Here are the hard facts UV protection:
-- In a study of ten volunteers, post-UVB irradiation erythema was reduced in those pretreated with topical vitamin C.
-- In another study on pigs skin, sunburn cell numbers were significantly reduced in treated versus non treated skin.
And here are the hard facts about chronic skin damage:
-- Effects on Photodamaged Skin Topography. Results: Demonstrated improvement in wrinkling, skin tone, tactile roughness and overall assessment of the skin on the side of the face treated with vitamin C in both clinical evaluation and patient feedback.
-- Topical Vitamin C and Vehicle for Rejuvenation of Photodamage. Results: At the end of the three-month study, wrinkling improved and biopsies showed an increase in collagen on the side of the face treated with the vitamin C gel. Additionally, none of showed any signs of inflammation.
-- Vitamin C abrogates the deleterious effects of UVB radiation Results: Topical L-ascorbic acid prevents ultraviolet immunosupression.
Pigmentation. Vitamin C specifically works on decreasing pigment synthesis by inhibiting tyrosinase (a chemical involved in the creation of melanin and skin pigment).
One study concluded that vitamin C does this by suppressing UVB-induced skin pigmentation by the ROS scavenging pathway. Another, suggests that it does so through the decomposition of melanin. Regardless, the skin-lightening effects of vitamin C have been clearly documented.
Collagen. As I'm sure you're all aware, aged skin compared with younger skin shows a decreased baseline production of collagen. What's more, it's also been shown that the tissue concentration of ascorbic acid is significantly reduced in aged and photoaged skin.
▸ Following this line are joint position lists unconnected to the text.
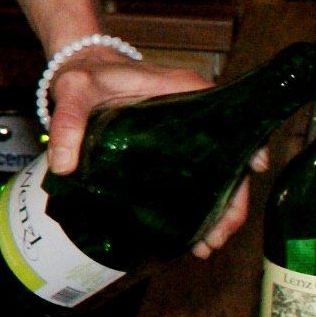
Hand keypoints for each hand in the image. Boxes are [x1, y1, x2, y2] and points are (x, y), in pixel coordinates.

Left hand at [44, 53, 267, 255]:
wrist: (82, 71)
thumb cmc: (86, 77)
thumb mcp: (74, 92)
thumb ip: (67, 124)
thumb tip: (64, 166)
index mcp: (184, 89)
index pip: (230, 118)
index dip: (245, 149)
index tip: (251, 175)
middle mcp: (195, 110)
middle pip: (230, 157)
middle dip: (230, 201)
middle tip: (214, 238)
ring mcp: (188, 131)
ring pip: (218, 173)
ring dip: (218, 210)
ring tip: (206, 245)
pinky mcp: (175, 147)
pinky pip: (198, 176)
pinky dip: (201, 205)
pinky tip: (193, 234)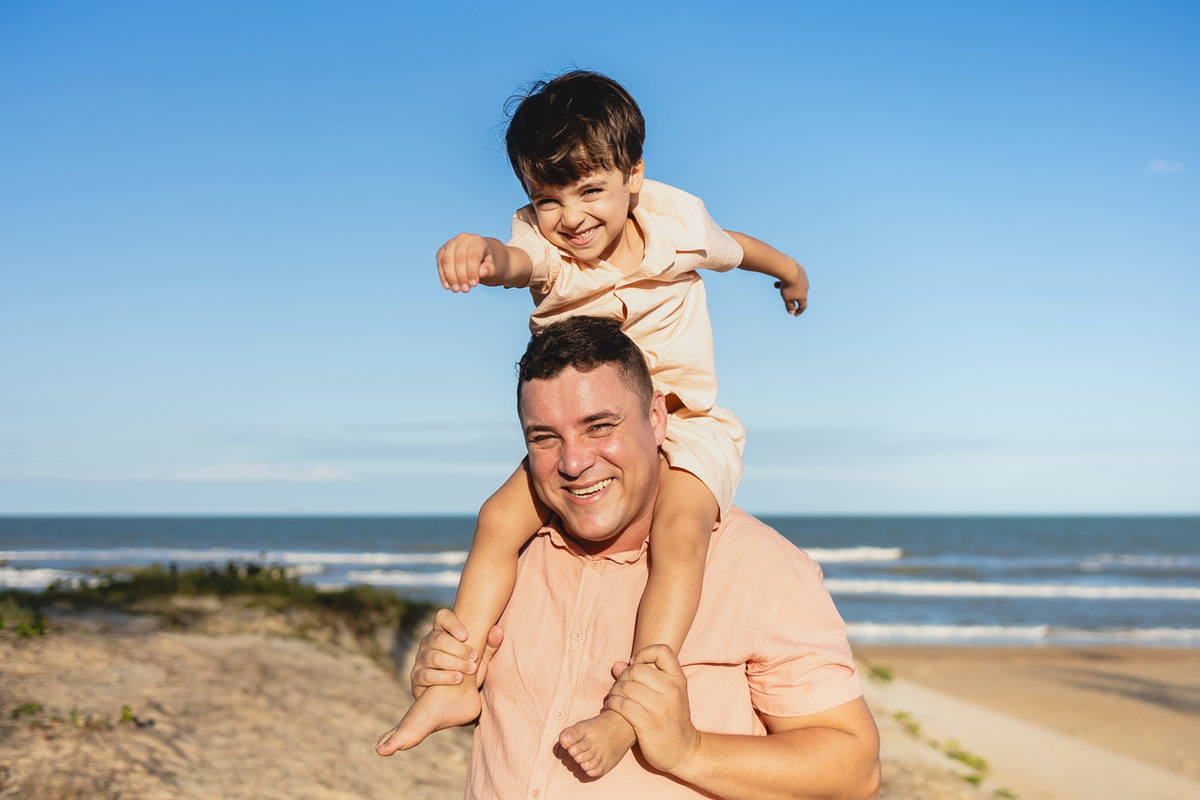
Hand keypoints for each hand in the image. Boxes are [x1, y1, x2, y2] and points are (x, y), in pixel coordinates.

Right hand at [410, 609, 503, 697]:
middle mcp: (428, 642)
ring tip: (470, 669)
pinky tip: (458, 679)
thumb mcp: (480, 657)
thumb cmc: (467, 669)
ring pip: (432, 656)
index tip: (466, 635)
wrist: (452, 698)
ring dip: (453, 662)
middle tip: (475, 656)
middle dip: (458, 648)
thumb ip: (489, 644)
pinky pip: (426, 674)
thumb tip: (498, 630)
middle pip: (438, 638)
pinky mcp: (416, 677)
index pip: (442, 617)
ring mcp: (420, 659)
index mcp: (442, 631)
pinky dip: (443, 677)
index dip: (452, 623)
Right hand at [437, 233, 494, 292]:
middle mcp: (463, 238)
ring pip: (446, 260)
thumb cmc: (490, 263)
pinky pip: (440, 263)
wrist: (483, 256)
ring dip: (450, 277)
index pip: (473, 256)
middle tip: (465, 290)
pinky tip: (448, 287)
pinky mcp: (443, 251)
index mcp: (478, 241)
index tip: (474, 285)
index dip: (472, 271)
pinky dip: (443, 276)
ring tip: (456, 290)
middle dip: (461, 276)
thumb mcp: (494, 267)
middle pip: (458, 258)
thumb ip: (489, 269)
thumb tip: (482, 272)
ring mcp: (451, 243)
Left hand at [605, 644, 700, 774]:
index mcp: (678, 680)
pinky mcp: (648, 723)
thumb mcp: (666, 695)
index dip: (644, 653)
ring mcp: (660, 707)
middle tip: (620, 687)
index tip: (636, 666)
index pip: (662, 651)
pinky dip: (612, 704)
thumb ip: (643, 677)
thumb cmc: (671, 719)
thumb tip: (617, 665)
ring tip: (614, 698)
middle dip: (622, 677)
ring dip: (614, 691)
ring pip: (626, 687)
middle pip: (636, 669)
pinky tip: (613, 707)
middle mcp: (672, 690)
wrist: (683, 751)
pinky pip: (622, 704)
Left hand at [775, 261, 807, 315]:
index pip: (803, 306)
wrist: (790, 270)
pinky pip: (793, 276)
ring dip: (785, 286)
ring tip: (776, 285)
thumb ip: (789, 305)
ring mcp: (804, 279)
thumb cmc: (788, 286)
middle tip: (784, 297)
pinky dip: (787, 279)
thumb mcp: (787, 298)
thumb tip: (791, 312)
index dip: (799, 311)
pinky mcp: (801, 270)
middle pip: (798, 294)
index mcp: (803, 296)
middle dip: (790, 296)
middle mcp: (806, 287)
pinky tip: (781, 277)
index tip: (795, 314)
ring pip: (794, 284)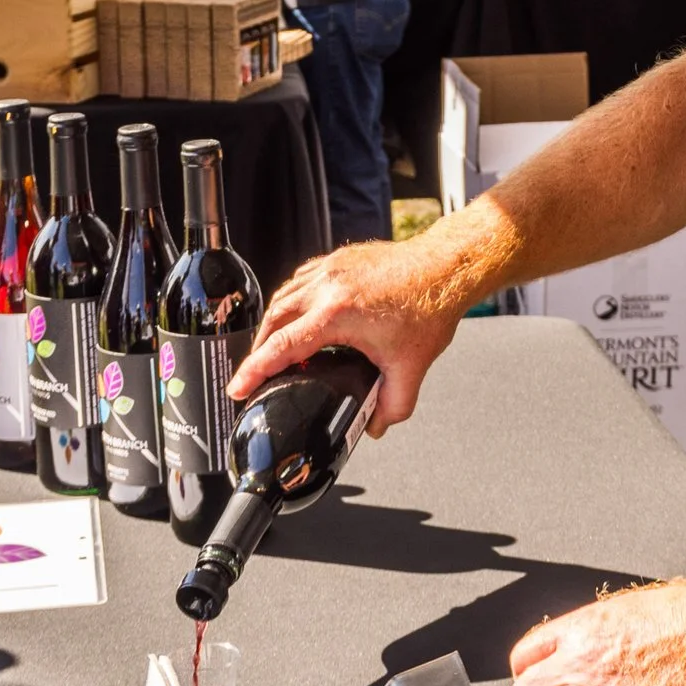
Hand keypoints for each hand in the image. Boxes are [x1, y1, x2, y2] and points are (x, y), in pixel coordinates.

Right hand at [228, 237, 464, 430]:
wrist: (446, 267)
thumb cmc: (430, 307)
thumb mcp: (411, 368)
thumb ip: (392, 405)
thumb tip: (376, 426)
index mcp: (337, 313)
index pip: (282, 346)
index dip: (255, 370)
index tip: (238, 387)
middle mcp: (327, 286)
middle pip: (274, 320)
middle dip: (260, 349)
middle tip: (258, 374)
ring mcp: (330, 269)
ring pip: (284, 297)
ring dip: (275, 324)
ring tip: (277, 349)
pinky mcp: (338, 260)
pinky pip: (300, 281)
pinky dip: (293, 302)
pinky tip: (301, 317)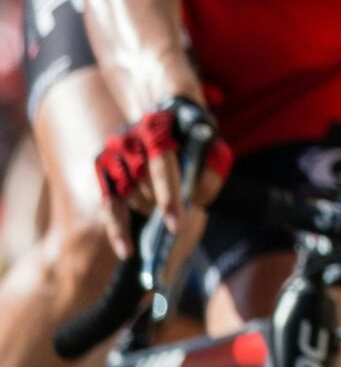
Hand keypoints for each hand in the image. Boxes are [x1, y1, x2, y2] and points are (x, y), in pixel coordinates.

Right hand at [94, 98, 230, 260]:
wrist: (170, 116)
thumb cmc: (196, 137)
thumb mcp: (213, 144)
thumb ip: (213, 166)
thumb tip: (196, 195)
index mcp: (157, 126)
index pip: (160, 166)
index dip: (168, 197)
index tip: (175, 226)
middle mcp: (127, 137)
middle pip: (142, 184)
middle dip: (162, 203)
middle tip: (179, 212)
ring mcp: (112, 152)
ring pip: (128, 195)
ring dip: (148, 209)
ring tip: (164, 208)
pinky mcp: (102, 167)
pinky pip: (108, 205)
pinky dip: (118, 229)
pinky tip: (127, 250)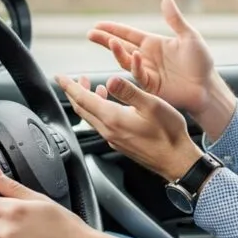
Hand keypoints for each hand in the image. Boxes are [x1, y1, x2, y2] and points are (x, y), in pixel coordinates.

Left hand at [56, 74, 203, 181]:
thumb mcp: (151, 105)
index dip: (70, 86)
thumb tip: (110, 79)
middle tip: (72, 79)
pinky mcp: (121, 143)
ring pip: (91, 118)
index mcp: (113, 118)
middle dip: (74, 92)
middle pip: (82, 110)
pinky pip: (101, 125)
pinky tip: (109, 106)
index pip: (83, 99)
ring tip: (91, 88)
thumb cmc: (168, 134)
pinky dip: (98, 111)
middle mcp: (109, 130)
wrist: (177, 160)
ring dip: (87, 102)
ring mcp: (114, 139)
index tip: (59, 77)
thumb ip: (129, 91)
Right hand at [87, 0, 236, 136]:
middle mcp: (147, 57)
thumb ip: (175, 20)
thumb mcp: (189, 37)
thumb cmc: (201, 63)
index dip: (113, 29)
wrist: (207, 88)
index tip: (98, 24)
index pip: (129, 34)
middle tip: (90, 34)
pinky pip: (139, 74)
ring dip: (117, 51)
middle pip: (121, 46)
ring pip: (126, 60)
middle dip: (105, 40)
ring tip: (110, 41)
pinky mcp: (150, 86)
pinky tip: (135, 56)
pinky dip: (135, 65)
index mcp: (153, 44)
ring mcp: (147, 72)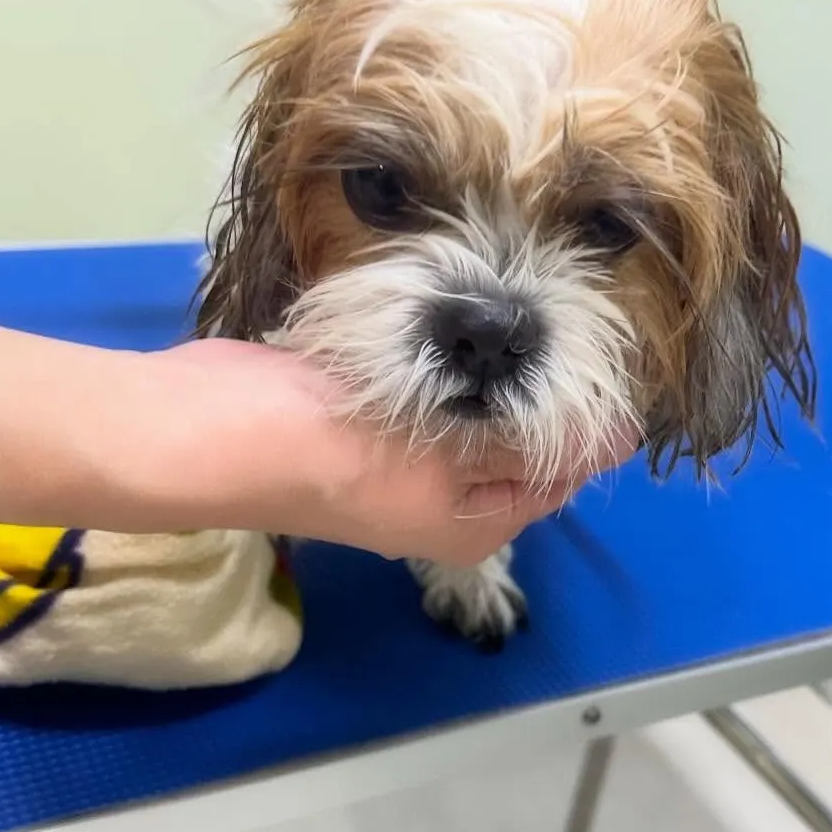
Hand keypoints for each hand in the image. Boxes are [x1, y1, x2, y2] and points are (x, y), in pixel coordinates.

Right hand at [133, 339, 635, 563]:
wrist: (215, 429)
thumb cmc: (336, 447)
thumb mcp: (450, 452)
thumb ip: (528, 440)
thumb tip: (616, 438)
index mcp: (475, 526)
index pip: (565, 472)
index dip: (594, 415)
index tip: (614, 350)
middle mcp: (444, 504)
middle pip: (518, 442)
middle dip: (540, 385)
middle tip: (571, 311)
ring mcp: (400, 464)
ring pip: (473, 412)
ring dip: (491, 368)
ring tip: (523, 306)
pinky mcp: (360, 421)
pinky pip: (428, 390)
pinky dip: (444, 358)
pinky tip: (457, 313)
The good news is that in vitro studies showed that ascorbic acid, when added to fibroblast cultures from elderly cells, stimulated cell proliferation at the same rate as younger skin cells. Even better: Topical application of vitamin C has been reported to enhance the synthesis of composite elastin fibres and of collagen.
As proposed here, one way vitamin C may stimulate collagen synthesis is by directly and specifically activating collagen gene regulation, both by increasing transcription rate and by stabilizing procollagen mRNA. Another study, published around the same time (1996), points to vitamin C's collagen producing capabilities through its modulation of collagen-synthesizing enzymes and its control of collagen-degrading enzymes like matrix metalloproteinase-2.
In addition to this, numerous other studies have shown that topical vitamin C may have therapeutical effects for partial corrections of the regressive structural changes associated with the aging process (such as the thinning of skin), perhaps through the mechanism of angiogenesis (the formation of new blood vessels) or by increasing the skin's hydration.
Related Posts:
Part 1: What is it? Vitamin C: An Investigation & Discussion
Part 3: What is it? Vitamin C as L-ascorbic acid
Part 4: What is it? Vitamin C derivatives
July 13, 2015
by lynette mayo
Hi:
I was wondering if you have a replacement for vitamin c. I have dupuyrens disorder. Its not recommended, because it encourages collagen, which worsens this disorder.
I am doing a protocol l found on blog of Dr.J.Wright MD. PABA 2,000 3 x day. E & DMSO externally. Plus iodine. Do you happen to know if Quercetin would do the job? or even liposomal vitamin c. Prior to this l used 4-6,000 mgs of c for immunity !
June 30, 2009
by Acne Treatment Care Jennifer
Ascorbic acid does a lot of things inside and outside the body. It boosts the immune system, protects the cells from free radical damage and it also smooths out the texture of the skin when used topically. I see to eat that i get my daily Vitamin-C from natural fruits juices plus ascorbic acid supplements.